First, we will check to make sure that the customer account data is complete enough to join on the above net generation data. From the preliminary check we can see that the latest year, for any state, containing nulls is 2016. In fact, only one state has null data for 2016, which is Arkansas. Given the small amount of missing data, we can we can do our own method of using a straight line between the two endpoints of missing cells without making any complex functions. This is not totally necessary for the next set of analyses but will be useful for future time series studies.

Now, we can do a simple when statetement to replace the missing values, and perform a quick output check and see that sensible values have been imputed into the null fields and that the dataframe, in the original format, now shows no missing data (2007 and previous years have been removed).

So now we can normalize the metrics by dividing the state-wide generation values by the total number of customers for each fuel. This will provide values expressed in net generation (kWH) per total state customers and provide a clearer picture when it comes to state-to-state comparisons. Note, this metric is not the net generation for each customer account served by an individual plant, which is unfortunately not available. Therefore, larger plant values correspond to larger net generation values in the state.

Befofe we get too far ahead of ourselves, we should check that the transformation is actually correct. Some simple aggregations reveal that the overall summed kWH_per_total_state_accounts multiplied by the total state number of customers for 2019 is approximately 3.587e+09 MWH, which is close to the 3.588e+09 MWH reported in the state summaries above.

While not all customer accounts are the same, it is a first attempt at normalization. In fact, we can see some interesting results in the outputs below.

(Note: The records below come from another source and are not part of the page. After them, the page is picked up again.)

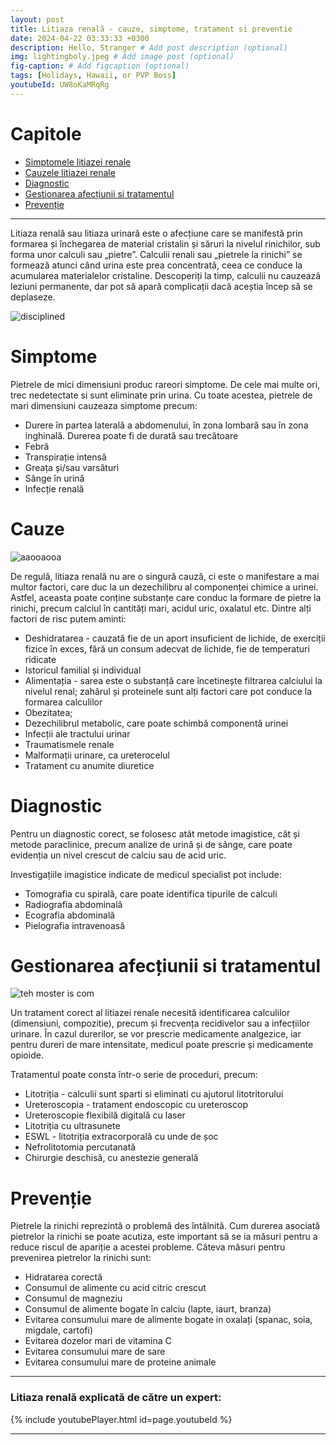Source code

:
 ```yaml
---
layout: post
title: Litiaza renală - cauze, simptome, tratament si preventie
date: 2024-04-22 03:33:33 +0300
description: Hello, Stranger # Add post description (optional)
img: lightingboly.jpeg # Add image post (optional)
fig-caption: # Add figcaption (optional)
tags: [Holidays, Hawaii, or PVP Boss]
youtubeId: UW8oKaMRqRg
---
```


# **Capitole**
* <A href="#Simptome">Simptomele litiazei renale</A>
* <A href="#Cauze">Cauzele litiazei renale</A>
* <A href="#diagnostic">Diagnostic</A>
* <A href="#Gestionarea-afecțiunii-si-tratamentul">Gestionarea afecțiunii si tratamentul</A>
* <A href="#prevenție">Prevenție</A>

---

Litiaza renală sau litiaza urinară este o afecțiune care se manifestă prin formarea și închegarea de material cristalin și săruri la nivelul rinichilor, sub forma unor calculi sau „pietre”. Calculii renali sau „pietrele la rinichi” se formează atunci când urina este prea concentrată, ceea ce conduce la acumularea materialelor cristaline. Descoperiți la timp, calculii nu cauzează leziuni permanente, dar pot să apară complicații dacă aceștia încep să se deplaseze.

![disciplined]({{site.baseurl}}/assets/img/rockinmykidney.jpeg)

# **Simptome**

Pietrele de mici dimensiuni produc rareori simptome. De cele mai multe ori, trec nedetectate si sunt eliminate prin urina. Cu toate acestea, pietrele de mari dimensiuni cauzeaza simptome precum:

* Durere în partea laterală a abdomenului, în zona lombară sau în zona inghinală. Durerea poate fi de durată sau trecătoare
* Febră
* Transpirație intensă
* Greața și/sau varsături
* Sânge în urină
* Infecție renală

# **Cauze**
![aaooaooa]({{site.baseurl}}/assets/img/owww.jpeg)

De regulă, litiaza renală nu are o singură cauză, ci este o manifestare a mai multor factori, care duc la un dezechilibru al componenței chimice a urinei. Astfel, aceasta poate conține substanțe care conduc la formare de pietre la rinichi, precum calciul în cantități mari, acidul uric, oxalatul etc. Dintre alți factori de risc putem aminti:

* Deshidratarea - cauzată fie de un aport insuficient de lichide, de exerciții fizice în exces, fără un consum adecvat de lichide, fie de temperaturi ridicate
* Istoricul familial și individual
* Alimentația - sarea este o substanță care încetinește filtrarea calciului la nivelul renal; zahărul și proteinele sunt alți factori care pot conduce la formarea calculilor
* Obezitatea;
* Dezechilibrul metabolic, care poate schimbă componentă urinei
* Infecții ale tractului urinar
* Traumatismele renale
* Malformații urinare, ca ureterocelul
* Tratament cu anumite diuretice

# **Diagnostic**

Pentru un diagnostic corect, se folosesc atât metode imagistice, cât și metode paraclinice, precum analize de urină și de sânge, care poate evidenția un nivel crescut de calciu sau de acid uric.

Investigațiile imagistice indicate de medicul specialist pot include:

* Tomografia cu spirală, care poate identifica tipurile de calculi
* Radiografia abdominală
* Ecografia abdominală
* Pielografia intravenoasă

# **Gestionarea afecțiunii si tratamentul**

![teh moster is com]({{site.baseurl}}/assets/img/gulpgulp.jpeg)

Un tratament corect al litiazei renale necesită identificarea calculilor (dimensiuni, compozitie), precum și frecvența recidivelor sau a infecțiilor urinare. În cazul durerilor, se vor prescrie medicamente analgezice, iar pentru dureri de mare intensitate, medicul poate prescrie și medicamente opioide.

Tratamentul poate consta într-o serie de proceduri, precum:

* Litotriția - calculii sunt sparti si eliminati cu ajutorul litotritorului
* Ureteroscopia - tratament endoscopic cu ureteroscop
* Ureteroscopie flexibilă digitală cu laser
* Litotriția cu ultrasunete
* ESWL - litotriția extracorporală cu unde de șoc
* Nefrolitotomia percutanată
* Chirurgie deschisă, cu anestezie generală

# **Prevenție**

Pietrele la rinichi reprezintă o problemă des întâlnită.
Cum durerea asociată pietrelor la rinichi se poate acutiza, este important să se ia măsuri pentru a reduce riscul de apariție a acestei probleme. Câteva măsuri pentru prevenirea pietrelor la rinichi sunt:
* Hidratarea corectă
* Consumul de alimente cu acid citric crescut
* Consumul de magneziu
* Consumul de alimente bogate în calciu (lapte, iaurt, branza)
* Evitarea consumului mare de alimente bogate in oxalați (spanac, soia, migdale, cartofi)
* Evitarea dozelor mari de vitamina C
* Evitarea consumului mare de sare
* Evitarea consumului mare de proteine animale

---
### Litiaza renală explicată de către un expert:
{% include youtubePlayer.html id=page.youtubeId %}


---
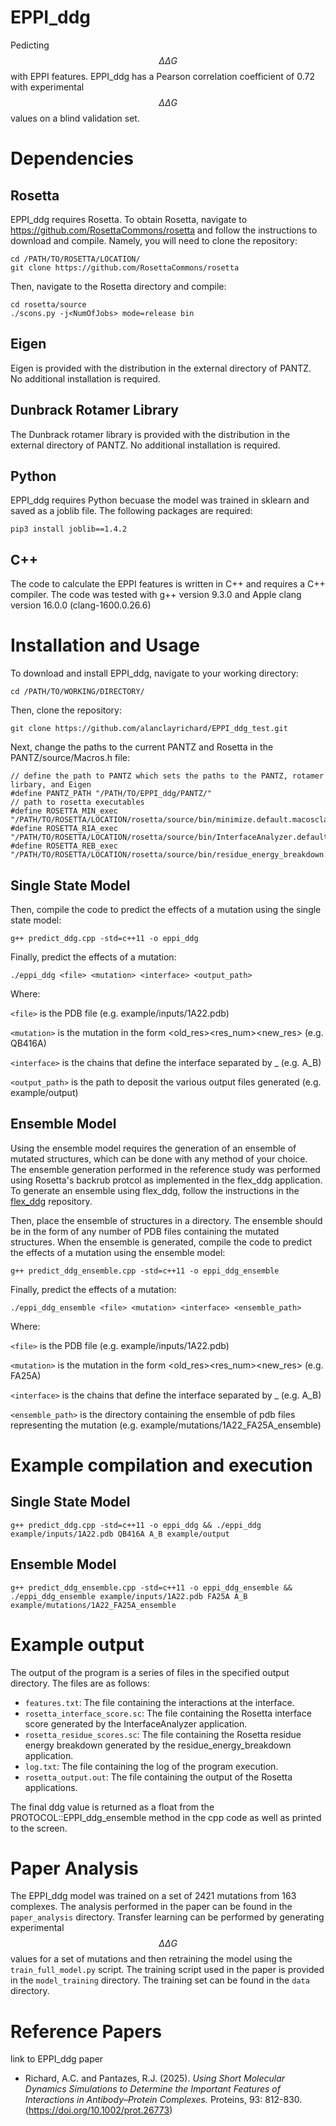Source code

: # EPPI_ddg
Pedicting $$\Delta\Delta G$$ with EPPI features. EPPI_ddg has a Pearson correlation coefficient of 0.72 with experimental $$\Delta\Delta G$$ values on a blind validation set.

# Dependencies
## Rosetta
EPPI_ddg requires Rosetta. To obtain Rosetta, navigate to https://github.com/RosettaCommons/rosetta and follow the instructions to download and compile. Namely, you will need to clone the repository:
```
cd /PATH/TO/ROSETTA/LOCATION/
git clone https://github.com/RosettaCommons/rosetta
```
Then, navigate to the Rosetta directory and compile:
```
cd rosetta/source
./scons.py -j<NumOfJobs> mode=release bin
```
## Eigen
Eigen is provided with the distribution in the external directory of PANTZ. No additional installation is required.

## Dunbrack Rotamer Library
The Dunbrack rotamer library is provided with the distribution in the external directory of PANTZ. No additional installation is required.

## Python
EPPI_ddg requires Python becuase the model was trained in sklearn and saved as a joblib file. The following packages are required:
```
pip3 install joblib==1.4.2
```

## C++
The code to calculate the EPPI features is written in C++ and requires a C++ compiler. The code was tested with g++ version 9.3.0 and Apple clang version 16.0.0 (clang-1600.0.26.6)

# Installation and Usage
To download and install EPPI_ddg, navigate to your working directory:
```
cd /PATH/TO/WORKING/DIRECTORY/
```
Then, clone the repository: 
```
git clone https://github.com/alanclayrichard/EPPI_ddg_test.git
```
Next, change the paths to the current PANTZ and Rosetta in the PANTZ/source/Macros.h file:
``` 
// define the path to PANTZ which sets the paths to the PANTZ, rotamer lirbary, and Eigen
#define PANTZ_PATH "/PATH/TO/EPPI_ddg/PANTZ/"
// path to rosetta executables
#define ROSETTA_MIN_exec "/PATH/TO/ROSETTA/LOCATION/rosetta/source/bin/minimize.default.macosclangrelease"
#define ROSETTA_RIA_exec "/PATH/TO/ROSETTA/LOCATION/rosetta/source/bin/InterfaceAnalyzer.default.macosclangrelease"
#define ROSETTA_REB_exec "/PATH/TO/ROSETTA/LOCATION/rosetta/source/bin/residue_energy_breakdown.default.macosclangrelease"
```

## Single State Model
Then, compile the code to predict the effects of a mutation using the single state model:
```
g++ predict_ddg.cpp -std=c++11 -o eppi_ddg
```
Finally, predict the effects of a mutation:
```
./eppi_ddg <file> <mutation> <interface> <output_path>
```
Where:

`<file>` is the PDB file (e.g. example/inputs/1A22.pdb)

`<mutation>` is the mutation in the form <old_res><chain><res_num><new_res> (e.g. QB416A)

`<interface>` is the chains that define the interface separated by _ (e.g. A_B)

`<output_path>` is the path to deposit the various output files generated (e.g. example/output)

## Ensemble Model
Using the ensemble model requires the generation of an ensemble of mutated structures, which can be done with any method of your choice. The ensemble generation performed in the reference study was performed using Rosetta's backrub protcol as implemented in the flex_ddg application. To generate an ensemble using flex_ddg, follow the instructions in the [flex_ddg](https://github.com/Kortemme-Lab/flex_ddG_tutorial.git) repository.

Then, place the ensemble of structures in a directory. The ensemble should be in the form of any number of PDB files containing the mutated structures. When the ensemble is generated, compile the code to predict the effects of a mutation using the ensemble model:
```
g++ predict_ddg_ensemble.cpp -std=c++11 -o eppi_ddg_ensemble
```
Finally, predict the effects of a mutation:
```
./eppi_ddg_ensemble <file> <mutation> <interface> <ensemble_path>
```
Where:

`<file>` is the PDB file (e.g. example/inputs/1A22.pdb)

`<mutation>` is the mutation in the form <old_res><chain><res_num><new_res> (e.g. FA25A)

`<interface>` is the chains that define the interface separated by _ (e.g. A_B)

`<ensemble_path>` is the directory containing the ensemble of pdb files representing the mutation (e.g. example/mutations/1A22_FA25A_ensemble)

# Example compilation and execution
## Single State Model
```
g++ predict_ddg.cpp -std=c++11 -o eppi_ddg && ./eppi_ddg example/inputs/1A22.pdb QB416A A_B example/output
```
## Ensemble Model
```
g++ predict_ddg_ensemble.cpp -std=c++11 -o eppi_ddg_ensemble && ./eppi_ddg_ensemble example/inputs/1A22.pdb FA25A A_B example/mutations/1A22_FA25A_ensemble
```

# Example output
The output of the program is a series of files in the specified output directory. The files are as follows:
- `features.txt`: The file containing the interactions at the interface.
- `rosetta_interface_score.sc`: The file containing the Rosetta interface score generated by the InterfaceAnalyzer application.
- `rosetta_residue_scores.sc`: The file containing the Rosetta residue energy breakdown generated by the residue_energy_breakdown application.
- `log.txt`: The file containing the log of the program execution.
- `rosetta_output.out`: The file containing the output of the Rosetta applications.

The final ddg value is returned as a float from the PROTOCOL::EPPI_ddg_ensemble method in the cpp code as well as printed to the screen. 

# Paper Analysis
The EPPI_ddg model was trained on a set of 2421 mutations from 163 complexes. The analysis performed in the paper can be found in the `paper_analysis` directory. Transfer learning can be performed by generating experimental $$\Delta\Delta G$$ values for a set of mutations and then retraining the model using the `train_full_model.py` script. The training script used in the paper is provided in the `model_training` directory. The training set can be found in the `data` directory.

# Reference Papers
link to EPPI_ddg paper

- Richard, A.C. and Pantazes, R.J. (2025). *Using Short Molecular Dynamics Simulations to Determine the Important Features of Interactions in Antibody–Protein Complexes.* Proteins, 93: 812-830. (https://doi.org/10.1002/prot.26773)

First, net generation per customer account from coal is the largest group in the fuel type summary. In the state grouping sumary we see that the largest net generation per customer account belongs to Wyoming, West Virginia, and North Dakota; all of which are predominantly coal consumers.

Additionally, it is interesting to find out that only three (WY, WV, KY) of the five biggest states that mine coal (WY, WV, PA, IL, KY) use it as the primary fuel for generation.

With a little additional work, we can visualize the states which use coal as the primary source of generated electricity, and by how much. Pennsylvania doesn't use coal as the primary source of net generation, but the remaining major coal mining states do. It appears that whether or not a state mainly uses coal is a regional factor, but further analysis would be required.

For fun, let's also plot the states where the primary generation came from natural gas and nuclear power.

Summary

We have learned that natural gas is the primary fuel source for the U.S, and that larger states, in terms of net generation, do not typically rely on a single fuel source. Also, coal is the fuel source that is on the largest decline over the last five years and it appears to be replaced mostly by natural gas and renewables. When we try to normalize the data by customer accounts, we see that coal is the primary fuel source for states which have the largest net generation per customer, which indicates it might be used by heaver consumers or feed grids with higher levels of transmission loss. Some plots have been provided which visualize the percentage of fuel used for net generation for the three major sources (coal, natural gas, and nuclear) to expose any possible geographical clues.

An important note to make is that this is summary data, which means that further detail can be uncovered from drilling down to the plant level data, including the time series monthly data. This general summary provides some insight, but really useful information is still yet to be found in the low grain of this source data.